Handling of ra machine failures
mbj4668 opened this issue · comments
I have noticed that the system ends up in a bad state (?) if the apply
callback crashes (erlang:error
or erlang:exit
).
If apply
crashes, the ra_server_proc
proccess exits, and is restarted by its supervisor (ra_server_sup
), but then it fails again, and the supervisor reaches its max restart, and then its supervisor (ra_server_sup_sup
) detects this. However, the child ra_server_sup
has restart strategy temporary
, so it just ignores this error. Here's an attempt to illustrate the supervision tree:
The system is called store
.
ra_sup [one_for_one, max 1 restarts in 5 secs]
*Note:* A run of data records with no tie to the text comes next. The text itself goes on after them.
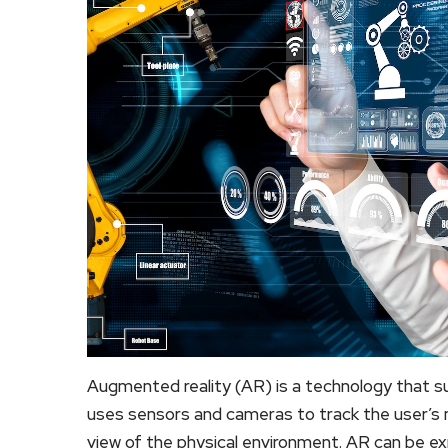
Augmented reality (AR) is a technology that sup
uses sensors and cameras to track the user’s 
view of the physical environment. AR can be e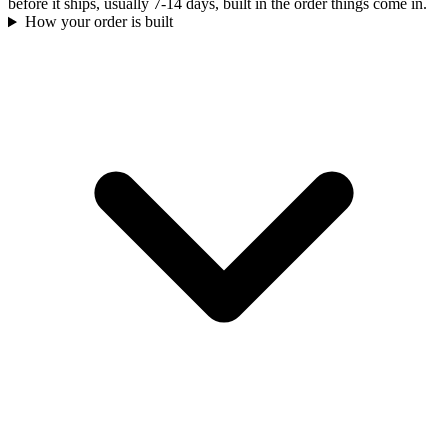
before it ships, usually 7-14 days, built in the order things come in.
How your order is built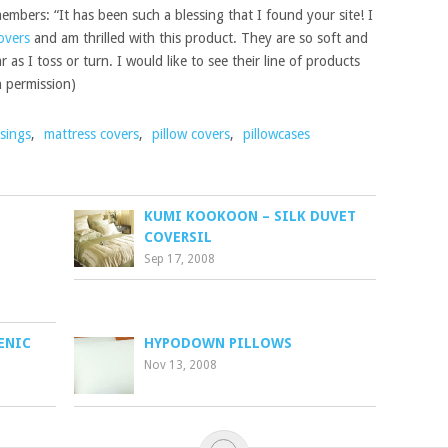
members: “It has been such a blessing that I found your site! I
overs
and am thrilled with this product. They are so soft and
 as I toss or turn. I would like to see their line of products
h permission)
sings
,
mattress covers
,
pillow covers
,
pillowcases
KUMI KOOKOON – SILK DUVET
COVERSIL
Sep 17, 2008
ENIC
HYPODOWN PILLOWS
Nov 13, 2008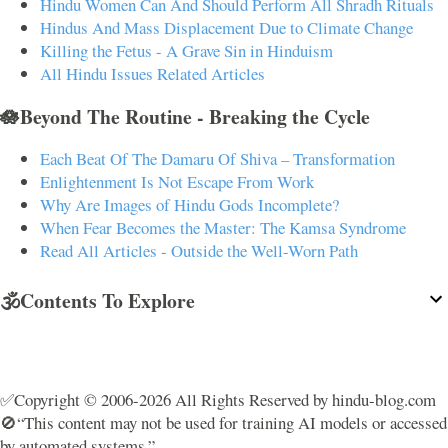
Hindu Women Can And Should Perform All Shradh Rituals
Hindus And Mass Displacement Due to Climate Change
Killing the Fetus - A Grave Sin in Hinduism
All Hindu Issues Related Articles
🪷Beyond The Routine - Breaking the Cycle
Each Beat Of The Damaru Of Shiva – Transformation
Enlightenment Is Not Escape From Work
Why Are Images of Hindu Gods Incomplete?
When Fear Becomes the Master: The Kamsa Syndrome
Read All Articles - Outside the Well-Worn Path
🕉️Contents To Explore
✅Copyright © 2006-2026 All Rights Reserved by hindu-blog.com
🚫“This content may not be used for training AI models or accessed
by automated systems.”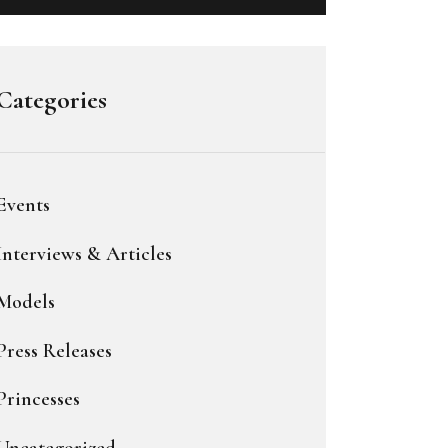
Categories
Events
Interviews & Articles
Models
Press Releases
Princesses
Uncategorized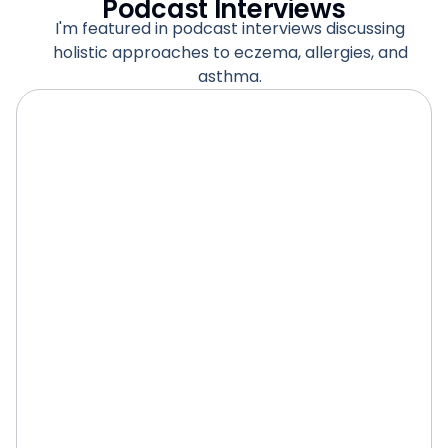
Podcast Interviews
I'm featured in podcast interviews discussing
holistic approaches to eczema, allergies, and
asthma.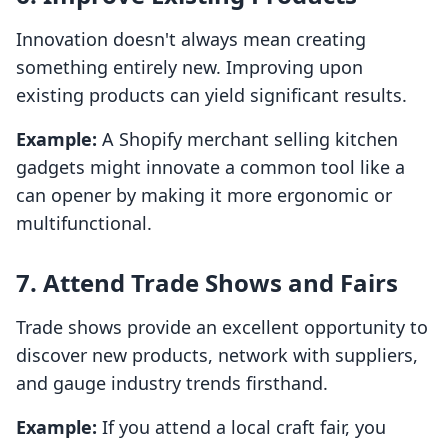
Innovation doesn't always mean creating
something entirely new. Improving upon
existing products can yield significant results.
Example:
A Shopify merchant selling kitchen
gadgets might innovate a common tool like a
can opener by making it more ergonomic or
multifunctional.
7. Attend Trade Shows and Fairs
Trade shows provide an excellent opportunity to
discover new products, network with suppliers,
and gauge industry trends firsthand.
Example:
If you attend a local craft fair, you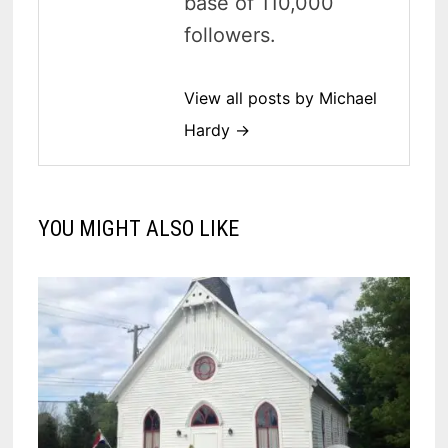
base of 110,000
followers.
View all posts by Michael
Hardy →
YOU MIGHT ALSO LIKE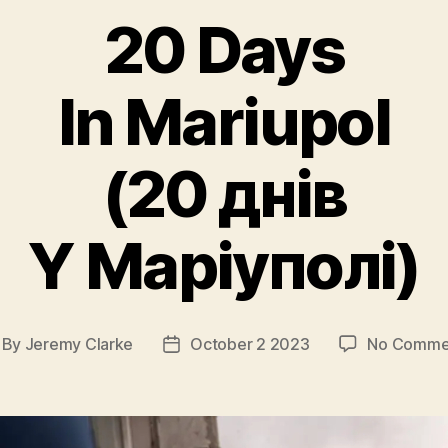
20 Days
In Mariupol
(20 днів
Y Маріуполі)
By
Jeremy Clarke
October 2 2023
No Comme
st
Post
thor
date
+-- PERM ra_systems_sup [one_for_one, max 1 restarts in 5 secs]
| +-- PERM <0.195.0>/ra_system_sup [one_for_all, max 1 restarts in 5 secs]
| +-- PERM ra_store_server_sup_sup/ra_server_sup_sup [simple_one_for_one, max 1 restarts in 5 secs]
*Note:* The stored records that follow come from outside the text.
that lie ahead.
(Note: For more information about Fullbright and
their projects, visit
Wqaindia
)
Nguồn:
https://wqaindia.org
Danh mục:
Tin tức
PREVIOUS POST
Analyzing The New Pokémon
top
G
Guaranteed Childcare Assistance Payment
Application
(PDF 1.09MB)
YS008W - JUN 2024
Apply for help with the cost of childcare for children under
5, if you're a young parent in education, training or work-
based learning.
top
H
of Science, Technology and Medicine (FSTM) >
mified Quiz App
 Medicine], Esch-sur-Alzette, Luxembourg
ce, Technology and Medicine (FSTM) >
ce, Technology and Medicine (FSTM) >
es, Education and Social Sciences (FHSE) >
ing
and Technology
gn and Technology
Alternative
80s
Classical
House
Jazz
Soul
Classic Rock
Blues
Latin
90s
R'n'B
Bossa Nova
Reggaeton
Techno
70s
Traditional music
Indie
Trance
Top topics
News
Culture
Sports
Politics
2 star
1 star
| | +-- TEMP <0.241.0>/ra_server_sup [one_for_one, max 2 restarts in 5 secs]
| | +-- TRAN store_ra/ra_server_proc
| +-- PERM ra_store_log_sup/ra_log_sup [one_for_all, max 5 restarts in 5 secs]
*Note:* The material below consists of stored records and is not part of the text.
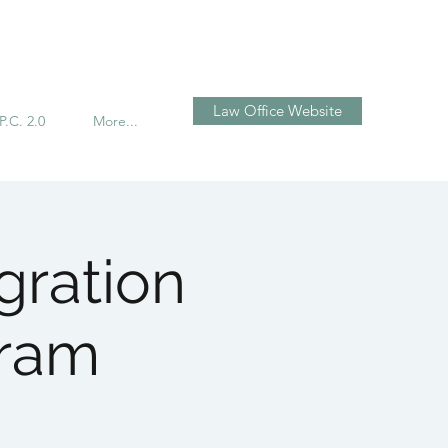
Log In
Law Office Website
P.C. 2.0
More...
gration
gram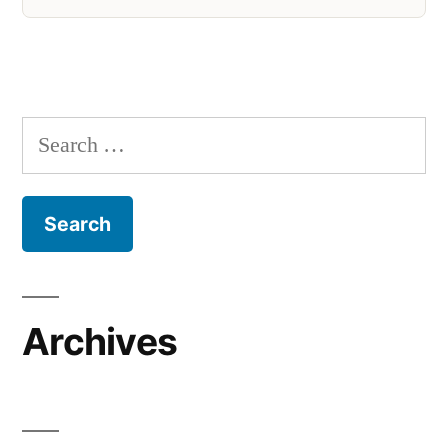
Search
for:
Archives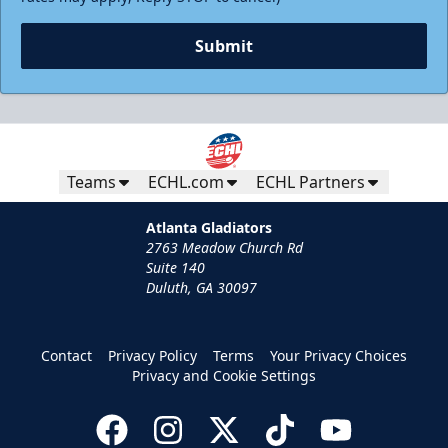
Submit
Teams
ECHL.com
ECHL Partners
Atlanta Gladiators
2763 Meadow Church Rd
Suite 140
Duluth, GA 30097
Contact
Privacy Policy
Terms
Your Privacy Choices
Privacy and Cookie Settings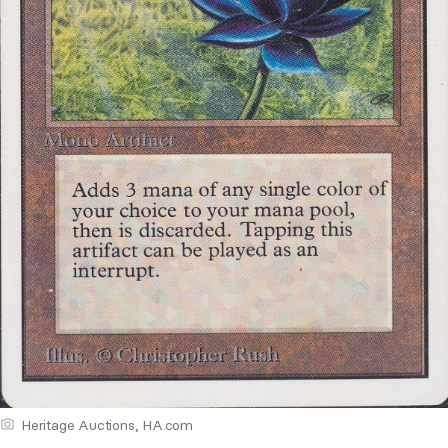
Heritage Auctions, HA.com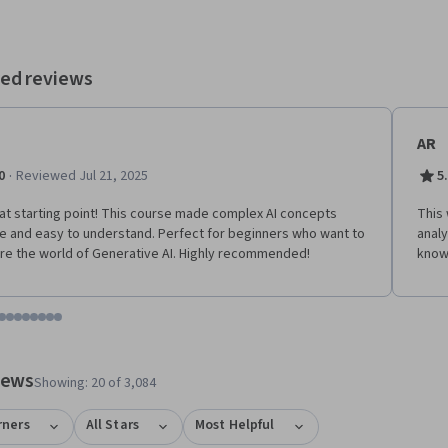
ed reviews
AR
·
0
Reviewed Jul 21, 2025
5
at starting point! This course made complex AI concepts
This
e and easy to understand. Perfect for beginners who want to
analy
re the world of Generative AI. Highly recommended!
know
tem 1
o item 2
 to item 3
o to item 4
Go to item 5
Go to item 6
Go to item 7
Go to item 8
Go to item 9
Go to item 10
Go to item 11
Go to item 12
 #1, #2, out of a total of 12 items.
views
Showing: 20 of 3,084
rners
All Stars
Most Helpful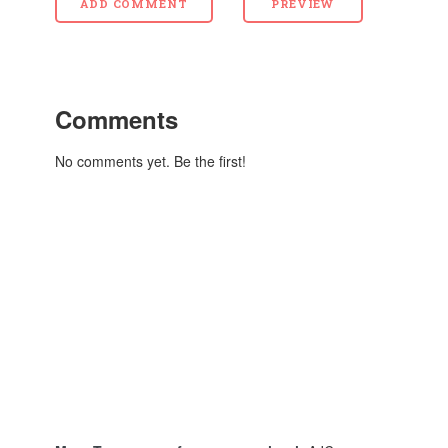
Comments
No comments yet. Be the first!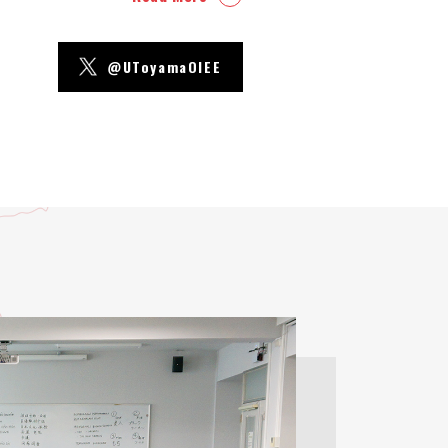
@UToyamaOIEE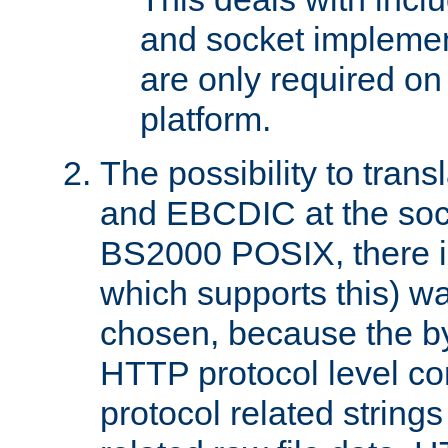
and socket implemen
are only required 
platform.
The possibility to tran
and EBCDIC at the sock
BS2000 POSIX, there is
which supports this) wa
chosen, because the by
HTTP protocol level con
protocol related string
| | +-- PERM <0.205.0>/ra_log_wal_sup [one_for_one, max 1 restarts in 5 secs]
| | | +-- PERM ra_store_log_wal/ra_log_wal
| | +-- PERM ra_store_segment_writer/ra_log_segment_writer
| | +-- PERM ra_store_log_meta/ra_log_meta
| | +-- PERM <0.200.0>/ra_log_pre_init
| +-- PERM ra_store_log_ets/ra_log_ets
+-- PERM ra_file_handle
+-- PERM ra_metrics_ets
+-- PERM ra_machine_ets
I expected the error to propagate and eventually terminate the application. What is the intended way to handle these kinds of errors? My current workaround is to find the temporary supervisor (<0.241.0> above) and monitor it from another process, but this requires peeking into the internal state of ra, which doesn't seem quite right.